**Supplied information**.
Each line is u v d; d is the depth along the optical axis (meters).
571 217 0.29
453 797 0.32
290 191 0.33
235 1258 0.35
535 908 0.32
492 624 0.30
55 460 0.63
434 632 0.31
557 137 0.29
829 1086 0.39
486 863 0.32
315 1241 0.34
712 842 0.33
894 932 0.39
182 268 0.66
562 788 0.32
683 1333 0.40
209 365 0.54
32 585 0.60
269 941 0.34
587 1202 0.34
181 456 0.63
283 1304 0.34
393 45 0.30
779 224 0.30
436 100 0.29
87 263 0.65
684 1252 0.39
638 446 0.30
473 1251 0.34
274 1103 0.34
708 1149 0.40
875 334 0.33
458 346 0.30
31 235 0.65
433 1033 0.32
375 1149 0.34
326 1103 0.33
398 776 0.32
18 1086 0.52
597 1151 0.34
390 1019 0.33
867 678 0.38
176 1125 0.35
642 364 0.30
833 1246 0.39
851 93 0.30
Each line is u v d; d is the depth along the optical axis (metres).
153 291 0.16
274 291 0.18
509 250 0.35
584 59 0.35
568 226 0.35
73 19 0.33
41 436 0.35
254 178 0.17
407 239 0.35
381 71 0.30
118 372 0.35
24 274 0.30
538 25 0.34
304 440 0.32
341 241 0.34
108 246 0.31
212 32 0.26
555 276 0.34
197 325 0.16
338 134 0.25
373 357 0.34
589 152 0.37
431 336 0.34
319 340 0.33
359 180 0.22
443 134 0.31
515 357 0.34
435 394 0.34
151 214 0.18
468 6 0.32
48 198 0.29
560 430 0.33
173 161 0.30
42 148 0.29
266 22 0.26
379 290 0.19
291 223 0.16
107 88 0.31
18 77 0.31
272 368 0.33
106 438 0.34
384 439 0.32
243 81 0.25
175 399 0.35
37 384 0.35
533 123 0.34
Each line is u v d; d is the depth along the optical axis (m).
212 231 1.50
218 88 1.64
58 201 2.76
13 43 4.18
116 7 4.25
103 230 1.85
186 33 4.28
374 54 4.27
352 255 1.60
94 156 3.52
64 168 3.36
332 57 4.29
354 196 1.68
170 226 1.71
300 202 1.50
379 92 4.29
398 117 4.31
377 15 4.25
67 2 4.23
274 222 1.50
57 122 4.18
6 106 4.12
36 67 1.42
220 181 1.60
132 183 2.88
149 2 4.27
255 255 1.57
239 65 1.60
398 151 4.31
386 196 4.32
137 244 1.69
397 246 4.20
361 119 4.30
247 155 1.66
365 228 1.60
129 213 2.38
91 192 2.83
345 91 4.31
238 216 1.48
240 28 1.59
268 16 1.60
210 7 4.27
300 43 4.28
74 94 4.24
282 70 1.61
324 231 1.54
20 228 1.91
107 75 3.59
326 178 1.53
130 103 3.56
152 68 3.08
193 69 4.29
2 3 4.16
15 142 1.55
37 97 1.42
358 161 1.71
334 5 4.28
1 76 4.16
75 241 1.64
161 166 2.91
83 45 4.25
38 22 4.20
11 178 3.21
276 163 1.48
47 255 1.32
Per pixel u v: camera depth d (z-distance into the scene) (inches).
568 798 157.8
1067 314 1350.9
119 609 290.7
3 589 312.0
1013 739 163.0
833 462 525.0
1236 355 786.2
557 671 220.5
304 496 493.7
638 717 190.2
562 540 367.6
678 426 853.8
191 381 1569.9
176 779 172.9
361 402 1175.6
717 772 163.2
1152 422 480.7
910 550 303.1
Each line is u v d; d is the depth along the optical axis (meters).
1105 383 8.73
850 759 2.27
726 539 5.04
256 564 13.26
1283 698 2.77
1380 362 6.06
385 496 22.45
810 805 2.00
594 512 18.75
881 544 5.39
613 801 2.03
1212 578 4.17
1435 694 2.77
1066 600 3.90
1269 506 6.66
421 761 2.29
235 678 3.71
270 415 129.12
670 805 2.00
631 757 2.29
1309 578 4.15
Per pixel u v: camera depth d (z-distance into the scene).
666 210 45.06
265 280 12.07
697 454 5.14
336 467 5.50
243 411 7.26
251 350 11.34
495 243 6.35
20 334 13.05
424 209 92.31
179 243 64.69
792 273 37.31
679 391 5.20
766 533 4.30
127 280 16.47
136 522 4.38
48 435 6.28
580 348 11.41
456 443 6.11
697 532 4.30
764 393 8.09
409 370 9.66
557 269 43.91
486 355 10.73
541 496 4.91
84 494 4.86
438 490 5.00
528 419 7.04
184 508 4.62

**Assignment**. Exact reproduction of the whole material is the required answer.

**Task solution**.
Each line is u v d; d is the depth along the optical axis (meters).
571 217 0.29
453 797 0.32
290 191 0.33
235 1258 0.35
535 908 0.32
492 624 0.30
55 460 0.63
434 632 0.31
557 137 0.29
829 1086 0.39
486 863 0.32
315 1241 0.34
712 842 0.33
894 932 0.39
182 268 0.66
562 788 0.32
683 1333 0.40
209 365 0.54
32 585 0.60
269 941 0.34
587 1202 0.34
181 456 0.63
283 1304 0.34
393 45 0.30
779 224 0.30
436 100 0.29
87 263 0.65
684 1252 0.39
638 446 0.30
473 1251 0.34
274 1103 0.34
708 1149 0.40
875 334 0.33
458 346 0.30
31 235 0.65
433 1033 0.32
375 1149 0.34
326 1103 0.33
398 776 0.32
18 1086 0.52
597 1151 0.34
390 1019 0.33
867 678 0.38
176 1125 0.35
642 364 0.30
833 1246 0.39
851 93 0.30
Each line is u v d; d is the depth along the optical axis (metres).
153 291 0.16
274 291 0.18
509 250 0.35
584 59 0.35
568 226 0.35
73 19 0.33
41 436 0.35
254 178 0.17
407 239 0.35
381 71 0.30
118 372 0.35
24 274 0.30
538 25 0.34
304 440 0.32
341 241 0.34
108 246 0.31
212 32 0.26
555 276 0.34
197 325 0.16
338 134 0.25
373 357 0.34
589 152 0.37
431 336 0.34
319 340 0.33
359 180 0.22
443 134 0.31
515 357 0.34
435 394 0.34
151 214 0.18
468 6 0.32
48 198 0.29
560 430 0.33
173 161 0.30
42 148 0.29
266 22 0.26
379 290 0.19
291 223 0.16
107 88 0.31
18 77 0.31
272 368 0.33
106 438 0.34
384 439 0.32
243 81 0.25
175 399 0.35
37 384 0.35
533 123 0.34
Each line is u v d; d is the depth along the optical axis (m).
212 231 1.50
218 88 1.64
58 201 2.76
13 43 4.18
116 7 4.25
103 230 1.85
186 33 4.28
374 54 4.27
352 255 1.60
94 156 3.52
64 168 3.36
332 57 4.29
354 196 1.68
170 226 1.71
300 202 1.50
379 92 4.29
398 117 4.31
377 15 4.25
67 2 4.23
274 222 1.50
57 122 4.18
6 106 4.12
36 67 1.42
220 181 1.60
132 183 2.88
149 2 4.27
255 255 1.57
239 65 1.60
398 151 4.31
386 196 4.32
137 244 1.69
397 246 4.20
361 119 4.30
247 155 1.66
365 228 1.60
129 213 2.38
91 192 2.83
345 91 4.31
238 216 1.48
240 28 1.59
268 16 1.60
210 7 4.27
300 43 4.28
74 94 4.24
282 70 1.61
324 231 1.54
20 228 1.91
107 75 3.59
326 178 1.53
130 103 3.56
152 68 3.08
193 69 4.29
2 3 4.16
15 142 1.55
37 97 1.42
358 161 1.71
334 5 4.28
1 76 4.16
75 241 1.64
161 166 2.91
83 45 4.25
38 22 4.20
11 178 3.21
276 163 1.48
47 255 1.32
Per pixel u v: camera depth d (z-distance into the scene) (inches).
568 798 157.8
1067 314 1350.9
119 609 290.7
3 589 312.0
1013 739 163.0
833 462 525.0
1236 355 786.2
557 671 220.5
304 496 493.7
638 717 190.2
562 540 367.6
678 426 853.8
191 381 1569.9
176 779 172.9
361 402 1175.6
717 772 163.2
1152 422 480.7
910 550 303.1
Each line is u v d; d is the depth along the optical axis (meters).
1105 383 8.73
850 759 2.27
726 539 5.04
256 564 13.26
1283 698 2.77
1380 362 6.06
385 496 22.45
810 805 2.00
594 512 18.75
881 544 5.39
613 801 2.03
1212 578 4.17
1435 694 2.77
1066 600 3.90
1269 506 6.66
421 761 2.29
235 678 3.71
270 415 129.12
670 805 2.00
631 757 2.29
1309 578 4.15
Per pixel u v: camera depth d (z-distance into the scene).
666 210 45.06
265 280 12.07
697 454 5.14
336 467 5.50
243 411 7.26
251 350 11.34
495 243 6.35
20 334 13.05
424 209 92.31
179 243 64.69
792 273 37.31
679 391 5.20
766 533 4.30
127 280 16.47
136 522 4.38
48 435 6.28
580 348 11.41
456 443 6.11
697 532 4.30
764 393 8.09
409 370 9.66
557 269 43.91
486 355 10.73
541 496 4.91
84 494 4.86
438 490 5.00
528 419 7.04
184 508 4.62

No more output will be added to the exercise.